Personal Response – “Amusing Ourselves to Death” & “Brave New World”

To reflect on the question “Is Postman’s argument relevant in the internet age?”, I feel it is even more relevant. The assertions he wrote about to which I found most relating to today’s internet is the attention span we are limited to and that everything on TV is created as entertainment. The attention spans that entertainment companies have to tend to when creating the guidelines of entertainment has not changed. For example, Tik Tok is an application that allows endless scrolling of videos with an average length of 34 seconds. This is similar to the argument Postman made in saying that television shows and advertisements have windows of 7-8 seconds to display a particular image or depiction before the camera switches angles. Anything longer and your viewer’s attention is lost. It scares me to know that our ability to change the channel or swipe to the next video is extremely and effortlessly easy. This makes me wonder what we will never be able to focus on in the future. The second assertion I found relevant was the argument that everything put on a screen is made for our entertainment. A comment that made me chuckle and immediately think of this book is when I judged my sister in saying “that’s entertaining for you?” when I saw her watching someone play with slime on YouTube. After thinking about this for a while, I realized that someone could say the same for me. And that someone could have the same thing said for them about what they choose to watch as entertainment. For me, I am genuinely entertained watching someone do their morning makeup and talking about an argument they had with a friend. Who is this women? Why do I care to spend my time watching her? These are questions I raised to myself after thinking about his assertion that anything can be used and everything is used, as entertainment. It also reminded me about how breaking the spell can minimally mean questioning our environments. These ideas provoke the thought that nothing we watch can be put under a different category of entertainment. Everything to do with TV or social apps is of the same value, stupidity, and extent of wasted precious time.

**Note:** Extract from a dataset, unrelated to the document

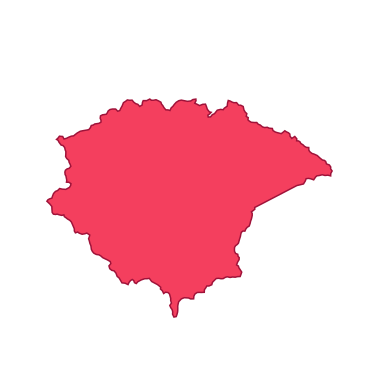 the district of Sete Barras, São Paulo, Brazil, rotated 248°
{"feature_id": "56859067B13944470581670", "entity_name": "Sete Barras", "entity_type": "district", "adm_level": 2, "iso_a3": "BRA", "parent_name": "Brazil", "parent_adm1": "São Paulo", "projection": "mercator", "projection_center": [-47.936, -24.296], "detail": "fine", "context": "isolated", "style": "filled", "palette": "rose", "viewbox_px": 384, "rotation_deg": 248, "n_neighbors": 0, "source": "geoboundaries", "source_scale": "gbopen_adm2", "svg_char_len": 4486}
<svg xmlns="http://www.w3.org/2000/svg" viewBox="0 0 384 384"><g transform="rotate(248 192 192)"><path d="M82.8,128.4L82.4,130.7L84.1,132.2L86.1,133.7L87.7,134.5L89.9,135.4L91.5,136.0L93.1,137.0L95.3,138.6L96.9,142.1L96.9,145.2L95.0,149.2L93.4,150.6L92.3,153.5L94.7,154.7L96.3,156.5L96.9,159.1L96.3,160.9L95.3,163.2L94.4,165.8L96.7,166.9L98.0,168.9L99.3,170.5L98.5,172.6L98.6,175.6L100.6,177.1L101.9,180.1L102.7,182.1L102.0,184.4L100.7,186.4L100.0,188.4L100.4,190.9L100.2,192.9L98.5,195.3L98.0,197.8L96.8,200.2L96.5,202.4L95.6,205.0L97.0,206.3L99.1,208.1L101.7,207.6L104.2,207.1L106.0,207.3L107.7,206.0L110.0,208.1L111.6,210.3L113.5,211.2L115.1,210.6L117.1,211.1L118.7,209.4L121.1,209.2L123.0,209.9L124.7,210.7L125.9,212.3L126.4,214.3L127.2,215.9L129.0,217.3L130.7,218.6L132.6,220.2L134.7,221.5L136.2,222.7L136.7,224.7L135.9,226.4L137.5,228.0L138.6,229.9L139.0,232.3L141.2,234.2L143.1,235.5L144.5,236.8L146.0,237.9L147.8,239.1L149.6,239.8L151.3,239.6L151.8,241.5L152.5,243.8L154.2,244.3L154.4,247.0L154.6,249.1L158.7,291.7L158.2,294.8L157.7,298.4L159.8,301.2L161.6,302.8L161.0,305.1L159.8,307.0L157.7,309.4L159.6,312.2L160.2,313.9L159.6,316.2L159.2,319.2L157.5,321.5L156.7,324.3L155.0,326.6L157.2,327.6L159.0,329.8L161.6,329.2L163.2,330.0L165.6,329.5L167.7,327.2L170.3,327.4L171.8,326.5L172.8,324.9L175.7,323.3L178.9,321.8L181.4,319.4L182.9,317.6L185.3,316.3L187.0,316.0L189.5,316.9L190.5,314.8L192.2,313.4L194.0,312.7L196.2,311.1L198.1,310.9L199.5,309.8L200.3,308.2L202.1,309.1L205.0,308.1L204.3,304.6L206.9,303.8L209.1,304.4L210.8,303.6L212.5,302.0L214.0,301.0L213.3,298.9L212.7,296.6L214.8,293.7L216.3,291.8L218.6,290.1L220.8,290.3L222.3,287.4L223.8,286.1L224.6,283.4L226.0,281.7L228.5,280.4L230.0,278.8L232.2,278.1L232.9,276.2L234.5,273.0L236.3,271.7L238.0,270.9L239.9,272.0L241.7,270.6L244.2,272.2L246.0,271.3L248.6,270.9L252.1,271.5L254.2,269.7L255.0,267.8L258.2,266.8L259.1,264.3L260.4,262.8L262.0,261.5L263.3,259.9L261.2,258.3L258.4,256.8L257.6,253.3L256.6,251.8L257.9,249.4L258.4,246.1L256.2,242.2L256.1,239.8L254.7,237.4L255.4,235.1L257.3,235.5L257.7,237.4L258.7,239.6L259.7,238.2L262.9,237.2L266.0,237.4L268.4,237.4L269.3,234.8L269.3,231.4L271.3,229.7L273.3,227.8L275.1,229.9L276.7,230.4L277.4,227.5L276.9,224.9L277.8,221.7L279.5,219.1L281.2,216.5L281.6,213.9L281.1,211.0L279.9,208.5L278.6,206.4L277.8,204.2L275.8,202.1L277.0,200.7L278.0,198.5L280.8,197.6L283.1,197.3L284.8,196.7L286.9,196.8L288.9,195.2L291.0,193.2L291.5,190.6L292.3,188.7L294.0,187.7L293.7,184.2L295.0,181.0L293.6,179.6L291.4,178.4L290.9,175.6L293.6,174.6L295.0,172.9L297.2,171.6L299.6,170.9L300.4,168.5L301.6,166.5L301.0,164.5L300.5,161.9L297.9,159.4L296.1,157.1L294.6,155.6L294.7,153.4L297.5,152.3L298.7,149.5L299.2,146.9L298.6,144.7L297.4,143.4L296.2,141.8L296.6,140.0L297.1,137.9L296.9,135.7L294.8,134.5L292.6,134.5L290.9,133.8L290.5,131.6L291.1,129.0L291.5,127.3L291.1,125.6L291.4,123.5L289.8,122.0L288.5,119.7L288.8,117.9L289.6,114.3L290.2,111.2L289.7,107.6L289.0,105.1L288.4,103.3L289.0,101.0L289.0,98.0L288.8,95.9L289.1,93.2L291.9,92.9L293.4,90.0L292.1,87.8L291.5,86.1L290.1,87.2L288.1,87.3L284.6,88.2L283.4,89.8L280.9,90.6L278.6,90.2L276.8,90.2L274.2,89.1L272.2,88.1L270.0,88.4L267.5,89.6L265.6,89.2L263.0,89.4L261.2,89.3L260.0,87.0L260.2,84.8L259.6,82.8L258.1,81.6L255.7,80.9L254.1,81.1L249.9,80.3L248.1,79.3L247.2,81.4L245.1,82.9L243.5,81.9L242.2,80.2L241.7,76.0L243.3,72.7L244.8,70.6L243.7,67.9L243.7,65.6L242.5,63.1L240.3,61.0L238.8,59.8L239.0,57.6L238.8,55.6L237.8,54.0L234.1,55.7L231.1,56.6L227.6,55.4L225.4,54.7L223.4,55.2L222.3,57.0L222.0,58.7L220.6,60.3L219.1,62.5L218.8,64.6L217.0,64.4L215.2,65.6L213.7,66.4L211.5,68.1L209.5,68.9L206.9,69.0L202.0,69.1L199.9,68.3L197.8,68.6L197.7,71.0L196.1,72.0L194.0,74.3L193.4,77.1L193.3,79.1L190.4,81.1L188.9,80.0L187.4,78.6L185.4,78.5L182.7,78.1L180.0,78.1L176.5,77.2L174.1,77.4L172.0,78.1L170.0,79.8L168.5,82.3L166.7,83.6L164.6,84.6L162.7,86.3L160.8,88.1L158.1,90.2L156.0,89.9L154.6,87.3L151.7,87.0L149.4,88.3L148.1,90.2L145.3,91.1L141.7,91.0L139.9,92.1L137.7,92.5L134.0,93.0L132.5,95.8L130.1,98.0L131.8,99.8L132.9,101.8L133.3,103.8L131.7,104.8L129.5,104.7L128.0,106.0L129.1,108.2L129.5,112.1L129.3,115.6L128.4,118.0L127.9,120.1L125.9,120.6L124.1,121.1L122.3,122.6L119.1,125.3L117.0,126.5L115.4,127.3L113.9,126.4L111.6,127.5L108.5,127.7L109.0,129.9L107.7,132.2L105.9,132.9L103.7,132.7L101.3,132.4L99.4,131.6L96.7,131.3L95.1,128.9L92.4,129.0L90.4,129.5L88.0,129.2L86.1,128.2L82.8,128.4Z" fill="#f43f5e" stroke="#9f1239" stroke-width="1.5"/></g></svg>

I believe that Postman’s critique of society in 1985 lines up with Huxley’s critique of society in the 1930s through their cooperating ideas of soma and the dramatic change in our understanding of relevance and applicability towards entertainment. I found a connection between Postman’s essay and Huxley’s novel in their formulation of describing how we deal with sadness or stress. In Brave New World the characters take a medicinal “soma” that has been made to immediately take away the emotional and physical effects of unpleasant human emotions. In Amusing Ourselves to Death, he describes our numbing of unpleasant emotions as watching TV. It has occured to me as a result of reading this book that when we feel something, or encounter something we don’t know how to deal with, we find comfort in distracting our brains with television. It is interesting to me that both Huxley and Postman comment on how society attempts to make uncomfortable feelings disappear. Well, disappear for long enough to forget about them. The second critique I correlated between the two was that everything we are presented is for the sole purpose of amusement and therefore leads to a lack in our emotional reactions. It is evident that Postman attempts to explain the different instances where serious matters become entertainment. These instances being religion, education, and politics. One of his example is that a person can watch the news on a massacre somewhere in the world and still sleep silently that night. His point led here is that by putting events and information on TV, it degrades the value and emotional response it should spark. From this, I have come to realize that this is similar to in BNW where Huxley writes about how the citizens laugh at any play put on for them. Whether the plot is a tragedy or comedy. In my opinion this connection can be related into our futures as, curiosity did not kill the cat, oblivion did.